== GOAL OF THE EXERCISE ==
Nothing should differ between your answer and the records.

*** DATA IN THIS EXERCISE ***

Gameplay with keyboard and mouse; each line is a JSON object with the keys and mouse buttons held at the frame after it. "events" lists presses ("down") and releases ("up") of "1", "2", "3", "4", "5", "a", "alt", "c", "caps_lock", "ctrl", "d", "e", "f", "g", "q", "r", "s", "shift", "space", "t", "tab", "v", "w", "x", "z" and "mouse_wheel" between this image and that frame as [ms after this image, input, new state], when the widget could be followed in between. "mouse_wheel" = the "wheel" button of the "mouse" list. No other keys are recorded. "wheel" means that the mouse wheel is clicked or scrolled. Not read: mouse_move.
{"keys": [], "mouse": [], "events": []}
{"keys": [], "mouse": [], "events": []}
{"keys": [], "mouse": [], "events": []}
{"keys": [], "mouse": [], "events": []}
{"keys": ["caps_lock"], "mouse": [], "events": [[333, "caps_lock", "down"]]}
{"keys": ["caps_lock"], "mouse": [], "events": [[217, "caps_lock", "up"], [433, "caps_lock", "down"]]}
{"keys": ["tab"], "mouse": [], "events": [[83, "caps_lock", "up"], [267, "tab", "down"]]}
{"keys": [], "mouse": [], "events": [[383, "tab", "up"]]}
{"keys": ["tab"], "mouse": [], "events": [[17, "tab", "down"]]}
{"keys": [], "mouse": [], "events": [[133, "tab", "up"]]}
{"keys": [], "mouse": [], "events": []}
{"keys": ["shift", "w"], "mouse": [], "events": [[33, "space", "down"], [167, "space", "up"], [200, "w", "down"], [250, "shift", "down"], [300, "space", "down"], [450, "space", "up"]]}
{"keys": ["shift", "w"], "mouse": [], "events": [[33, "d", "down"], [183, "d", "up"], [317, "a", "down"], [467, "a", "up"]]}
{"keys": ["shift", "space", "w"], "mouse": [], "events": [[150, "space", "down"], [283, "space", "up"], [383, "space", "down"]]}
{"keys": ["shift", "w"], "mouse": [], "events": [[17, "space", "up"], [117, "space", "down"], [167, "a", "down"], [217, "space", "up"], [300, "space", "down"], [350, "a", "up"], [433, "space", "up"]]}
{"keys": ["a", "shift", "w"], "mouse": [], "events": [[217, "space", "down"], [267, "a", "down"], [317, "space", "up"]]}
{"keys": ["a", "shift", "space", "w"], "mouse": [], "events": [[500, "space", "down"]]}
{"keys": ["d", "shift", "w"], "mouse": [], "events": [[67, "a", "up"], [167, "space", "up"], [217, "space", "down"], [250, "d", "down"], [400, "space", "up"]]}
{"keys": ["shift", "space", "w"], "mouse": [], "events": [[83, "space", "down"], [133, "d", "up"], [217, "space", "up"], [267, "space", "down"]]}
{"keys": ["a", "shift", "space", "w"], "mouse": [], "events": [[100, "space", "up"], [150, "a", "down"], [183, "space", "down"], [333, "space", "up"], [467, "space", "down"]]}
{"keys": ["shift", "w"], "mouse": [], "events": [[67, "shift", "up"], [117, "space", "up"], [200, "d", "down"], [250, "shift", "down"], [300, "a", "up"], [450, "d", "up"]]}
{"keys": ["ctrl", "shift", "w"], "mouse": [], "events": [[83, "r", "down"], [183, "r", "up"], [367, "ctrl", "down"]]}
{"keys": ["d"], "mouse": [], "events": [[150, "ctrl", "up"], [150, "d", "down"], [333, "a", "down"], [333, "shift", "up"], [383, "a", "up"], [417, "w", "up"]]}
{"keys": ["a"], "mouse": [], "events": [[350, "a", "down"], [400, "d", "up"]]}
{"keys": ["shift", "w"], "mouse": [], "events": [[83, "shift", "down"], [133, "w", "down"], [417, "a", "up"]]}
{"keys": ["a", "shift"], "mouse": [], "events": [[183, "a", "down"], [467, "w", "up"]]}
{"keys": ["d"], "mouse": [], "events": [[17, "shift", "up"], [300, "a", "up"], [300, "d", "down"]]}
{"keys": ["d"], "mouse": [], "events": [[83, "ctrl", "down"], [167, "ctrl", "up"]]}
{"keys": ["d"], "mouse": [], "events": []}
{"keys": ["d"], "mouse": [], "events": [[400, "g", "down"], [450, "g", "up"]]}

***

== RESULT OF THIS EXERCISE ==
Gameplay with keyboard and mouse; each line is a JSON object with the keys and mouse buttons held at the frame after it. "events" lists presses ("down") and releases ("up") of "1", "2", "3", "4", "5", "a", "alt", "c", "caps_lock", "ctrl", "d", "e", "f", "g", "q", "r", "s", "shift", "space", "t", "tab", "v", "w", "x", "z" and "mouse_wheel" between this image and that frame as [ms after this image, input, new state], when the widget could be followed in between. "mouse_wheel" = the "wheel" button of the "mouse" list. No other keys are recorded. "wheel" means that the mouse wheel is clicked or scrolled. Not read: mouse_move.
{"keys": [], "mouse": [], "events": []}
{"keys": [], "mouse": [], "events": []}
{"keys": [], "mouse": [], "events": []}
{"keys": [], "mouse": [], "events": []}
{"keys": ["caps_lock"], "mouse": [], "events": [[333, "caps_lock", "down"]]}
{"keys": ["caps_lock"], "mouse": [], "events": [[217, "caps_lock", "up"], [433, "caps_lock", "down"]]}
{"keys": ["tab"], "mouse": [], "events": [[83, "caps_lock", "up"], [267, "tab", "down"]]}
{"keys": [], "mouse": [], "events": [[383, "tab", "up"]]}
{"keys": ["tab"], "mouse": [], "events": [[17, "tab", "down"]]}
{"keys": [], "mouse": [], "events": [[133, "tab", "up"]]}
{"keys": [], "mouse": [], "events": []}
{"keys": ["shift", "w"], "mouse": [], "events": [[33, "space", "down"], [167, "space", "up"], [200, "w", "down"], [250, "shift", "down"], [300, "space", "down"], [450, "space", "up"]]}
{"keys": ["shift", "w"], "mouse": [], "events": [[33, "d", "down"], [183, "d", "up"], [317, "a", "down"], [467, "a", "up"]]}
{"keys": ["shift", "space", "w"], "mouse": [], "events": [[150, "space", "down"], [283, "space", "up"], [383, "space", "down"]]}
{"keys": ["shift", "w"], "mouse": [], "events": [[17, "space", "up"], [117, "space", "down"], [167, "a", "down"], [217, "space", "up"], [300, "space", "down"], [350, "a", "up"], [433, "space", "up"]]}
{"keys": ["a", "shift", "w"], "mouse": [], "events": [[217, "space", "down"], [267, "a", "down"], [317, "space", "up"]]}
{"keys": ["a", "shift", "space", "w"], "mouse": [], "events": [[500, "space", "down"]]}
{"keys": ["d", "shift", "w"], "mouse": [], "events": [[67, "a", "up"], [167, "space", "up"], [217, "space", "down"], [250, "d", "down"], [400, "space", "up"]]}
{"keys": ["shift", "space", "w"], "mouse": [], "events": [[83, "space", "down"], [133, "d", "up"], [217, "space", "up"], [267, "space", "down"]]}
{"keys": ["a", "shift", "space", "w"], "mouse": [], "events": [[100, "space", "up"], [150, "a", "down"], [183, "space", "down"], [333, "space", "up"], [467, "space", "down"]]}
{"keys": ["shift", "w"], "mouse": [], "events": [[67, "shift", "up"], [117, "space", "up"], [200, "d", "down"], [250, "shift", "down"], [300, "a", "up"], [450, "d", "up"]]}
{"keys": ["ctrl", "shift", "w"], "mouse": [], "events": [[83, "r", "down"], [183, "r", "up"], [367, "ctrl", "down"]]}
{"keys": ["d"], "mouse": [], "events": [[150, "ctrl", "up"], [150, "d", "down"], [333, "a", "down"], [333, "shift", "up"], [383, "a", "up"], [417, "w", "up"]]}
{"keys": ["a"], "mouse": [], "events": [[350, "a", "down"], [400, "d", "up"]]}
{"keys": ["shift", "w"], "mouse": [], "events": [[83, "shift", "down"], [133, "w", "down"], [417, "a", "up"]]}
{"keys": ["a", "shift"], "mouse": [], "events": [[183, "a", "down"], [467, "w", "up"]]}
{"keys": ["d"], "mouse": [], "events": [[17, "shift", "up"], [300, "a", "up"], [300, "d", "down"]]}
{"keys": ["d"], "mouse": [], "events": [[83, "ctrl", "down"], [167, "ctrl", "up"]]}
{"keys": ["d"], "mouse": [], "events": []}
{"keys": ["d"], "mouse": [], "events": [[400, "g", "down"], [450, "g", "up"]]}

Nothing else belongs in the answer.